◆ ASSIGNMENT
Do not copy the pictures. Write out the lines from the start of the entries through the line containing "left back paw: (502, 509)".

★ ★ ★

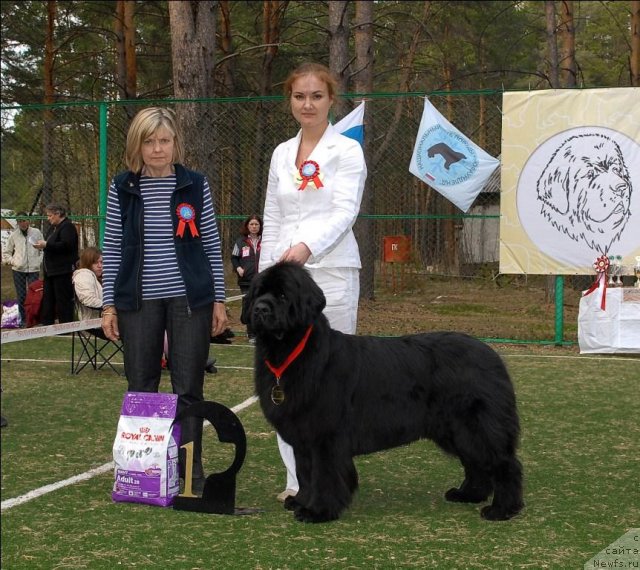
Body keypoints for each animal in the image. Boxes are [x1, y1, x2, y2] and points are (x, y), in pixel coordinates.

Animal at [248, 260, 524, 520]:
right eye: (258, 293)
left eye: (283, 295)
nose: (259, 309)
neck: (293, 352)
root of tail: (492, 355)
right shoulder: (304, 437)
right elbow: (305, 473)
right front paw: (300, 501)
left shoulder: (326, 436)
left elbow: (324, 476)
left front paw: (317, 511)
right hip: (454, 429)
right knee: (476, 463)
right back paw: (468, 494)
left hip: (475, 425)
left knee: (504, 463)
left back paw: (502, 509)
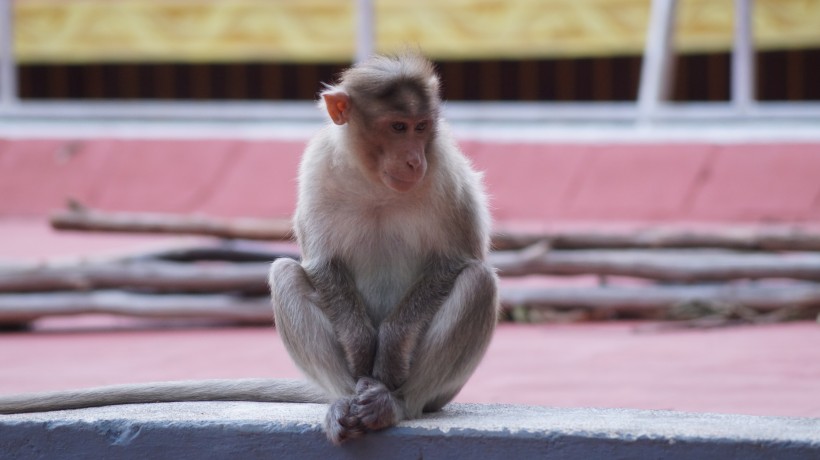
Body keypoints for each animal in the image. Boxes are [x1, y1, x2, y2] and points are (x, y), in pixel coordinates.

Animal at [0, 52, 500, 444]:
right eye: (397, 127)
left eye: (421, 127)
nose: (414, 159)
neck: (374, 182)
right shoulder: (318, 166)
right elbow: (321, 263)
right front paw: (362, 350)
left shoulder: (444, 173)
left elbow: (460, 260)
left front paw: (391, 346)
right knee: (285, 274)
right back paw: (346, 400)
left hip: (443, 393)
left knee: (478, 283)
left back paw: (392, 404)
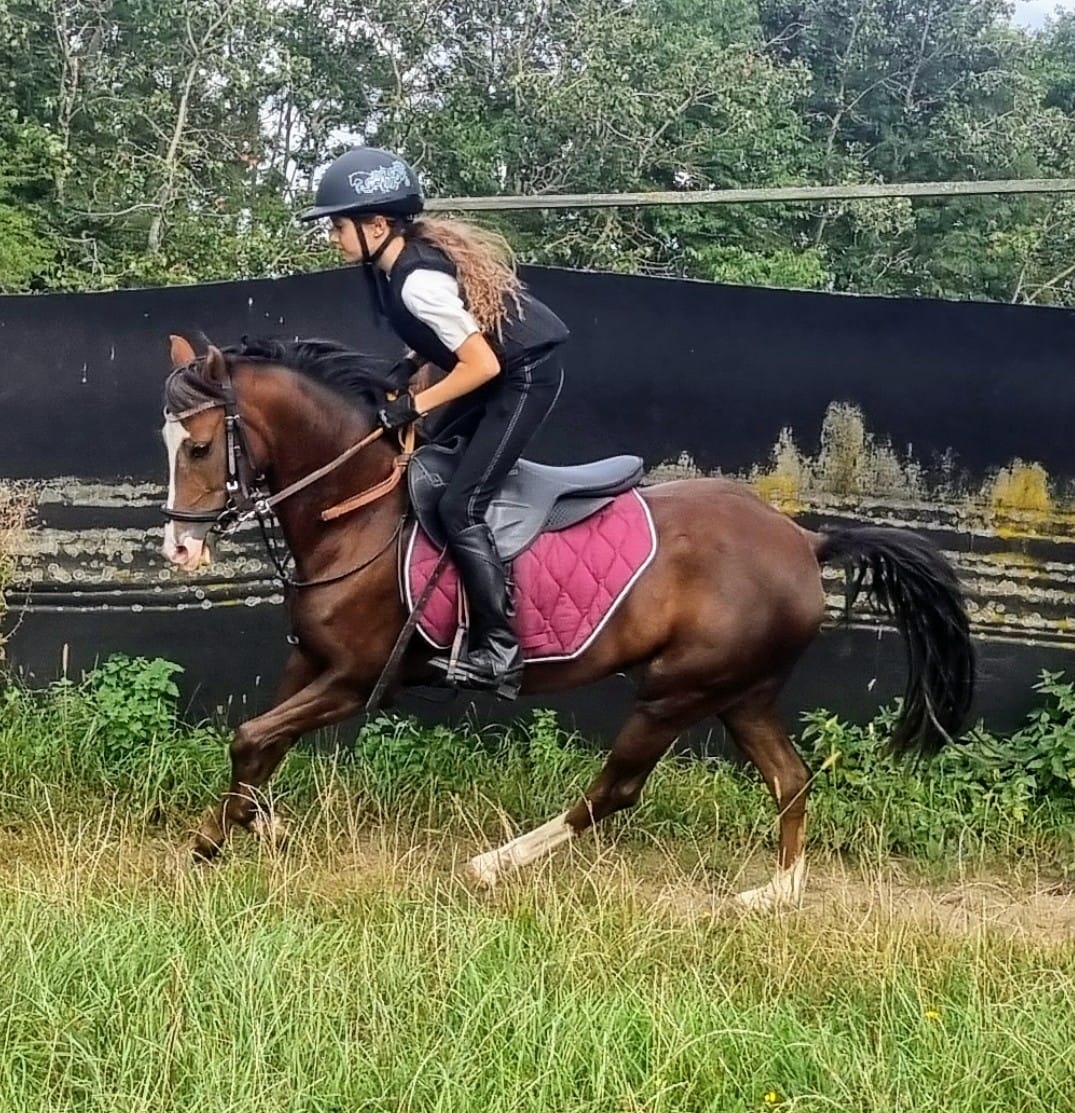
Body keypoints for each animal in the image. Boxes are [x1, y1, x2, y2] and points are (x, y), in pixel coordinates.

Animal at [160, 333, 975, 909]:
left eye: (198, 446)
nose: (179, 548)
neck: (358, 513)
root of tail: (803, 540)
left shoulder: (360, 680)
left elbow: (250, 737)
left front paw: (208, 846)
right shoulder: (310, 661)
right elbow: (262, 747)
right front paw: (258, 825)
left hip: (676, 691)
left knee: (615, 790)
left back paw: (491, 864)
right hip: (742, 693)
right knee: (792, 779)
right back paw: (776, 892)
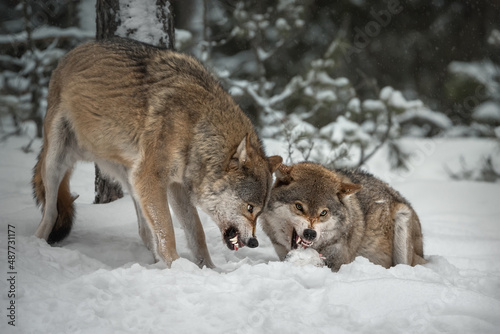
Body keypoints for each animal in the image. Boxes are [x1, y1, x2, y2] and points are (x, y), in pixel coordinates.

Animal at [31, 37, 282, 268]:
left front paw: (209, 270)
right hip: (56, 161)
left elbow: (196, 233)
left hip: (131, 179)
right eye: (250, 208)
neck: (195, 128)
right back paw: (38, 245)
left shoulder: (176, 186)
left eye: (260, 213)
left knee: (144, 231)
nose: (254, 243)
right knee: (51, 213)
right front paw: (178, 267)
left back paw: (153, 264)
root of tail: (72, 51)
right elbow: (167, 233)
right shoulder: (151, 177)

★ ★ ★

◆ RESPONSE TO THE TASK
Body keypoints for each animal in the image. Boxes are [x1, y1, x2, y2] and points are (x, y), in pixel coordinates.

Animal at [248, 260, 524, 520]:
right eye: (258, 293)
left eye: (283, 295)
nose: (259, 309)
neck: (293, 352)
root of tail: (492, 355)
right shoulder: (304, 437)
right elbow: (305, 473)
right front paw: (300, 501)
left shoulder: (326, 436)
left elbow: (324, 476)
left front paw: (317, 511)
right hip: (454, 429)
right knee: (476, 463)
right back paw: (468, 494)
left hip: (475, 425)
left knee: (504, 463)
left back paw: (502, 509)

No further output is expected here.